小話帳
糸は解れて切れていく
なぜ、と問うて、答えてくれる人がいるのなら私はその人に問い続けたい。
私の目の前には愛しき人。繋がって、恋仲になった愛しき人
私は仕える城に拾われた身。孤児だった私を必要としてくれた忍び頭や仲間に心酔していたはずだった。
忍務には必ず一番に行くと言い、役に立つことを何よりも喜んでいたのだ。私は、
なのに。
寡黙で優しいこの人に惹かれた。この人といるときは優しい気持ちに包まれた。
ある日、普段はなかなかしゃべらない彼が抱き締めてきて好きだと言ってくれた。芯でもいいと本気で思った。私は、己の立場を忘れ、皆に内緒で彼と恋仲になったのだ。
「__、さん」
普段から表情を変えない人だ。
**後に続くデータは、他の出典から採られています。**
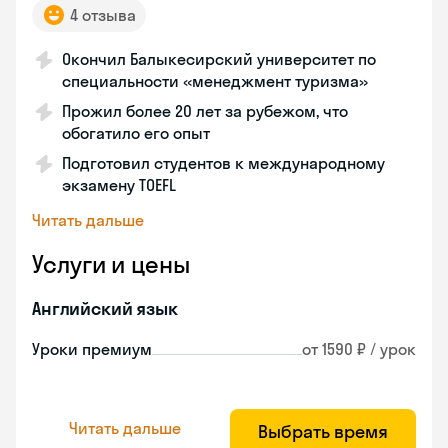
4 отзыва
Окончил Балыкесирский университет по
специальности «менеджмент туризма»
Прожил более 20 лет за рубежом, что
обогатило его опыт
Подготовил студентов к международному
экзамену TOEFL
Читать дальше
Услуги и цены
Английский язык
Уроки премиум
от 1590 ₽ / урок
Читать дальше
Выбрать время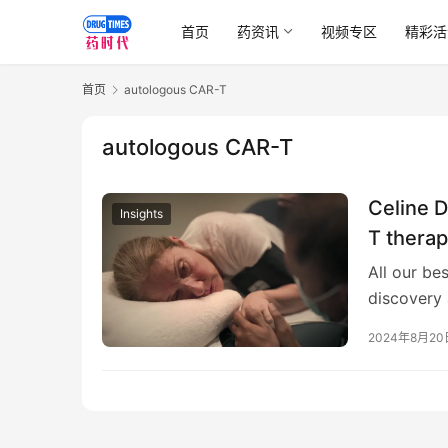
首页
药资讯
视频专区
精彩活
首页
autologous CAR-T
autologous CAR-T
Celine D
Insights
T thera
All our be
discovery 
2024年8月20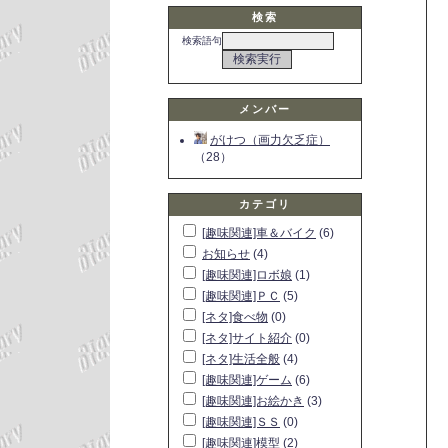
検索
検索語句
メンバー
がけつ（画力欠乏症）
（28）
カテゴリ
[趣味関連]車＆バイク
(6)
お知らせ
(4)
[趣味関連]ロボ娘
(1)
[趣味関連]ＰＣ
(5)
[ネタ]食べ物
(0)
[ネタ]サイト紹介
(0)
[ネタ]生活全般
(4)
[趣味関連]ゲーム
(6)
[趣味関連]お絵かき
(3)
[趣味関連]ＳＳ
(0)
[趣味関連]模型
(2)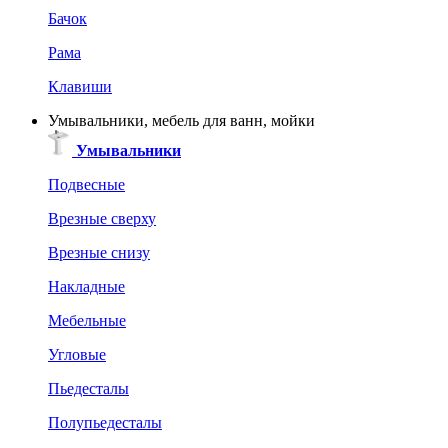
Бачок
Рама
Клавиши
Умывальники, мебель для ванн, мойки
Умывальники
Подвесные
Врезные сверху
Врезные снизу
Накладные
Мебельные
Угловые
Пьедесталы
Полупьедесталы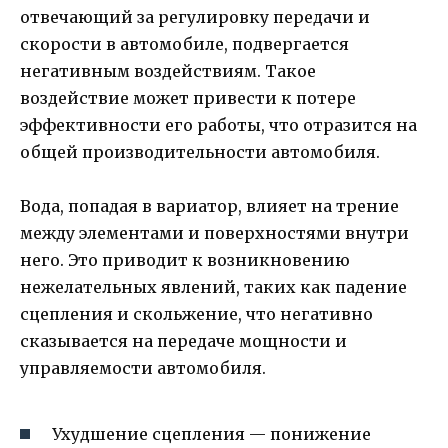
отвечающий за регулировку передачи и
скорости в автомобиле, подвергается
негативным воздействиям. Такое
воздействие может привести к потере
эффективности его работы, что отразится на
общей производительности автомобиля.
Вода, попадая в вариатор, влияет на трение
между элементами и поверхностями внутри
него. Это приводит к возникновению
нежелательных явлений, таких как падение
сцепления и скольжение, что негативно
сказывается на передаче мощности и
управляемости автомобиля.
Ухудшение сцепления — понижение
でも今日は月明かりに照らされた顔が歪んでるように見えた。
「…私、信じてもらえないかもしれませんけど」
「…」
「あなたのこと本気で好いてました」
「…」
「死んでもいいと本気で思うくらい貴方を愛しておりました」
「…ッ」
「恋仲になれたこと、後悔していません。」
そう言って、私は彼の口に己のそれを重ねる。
表情を見ぬように後ろに下がる。
「…、そっちは」
「さよなら、__さん。愛してます。いつまでも」
そうして、私は崖から飛び降りた。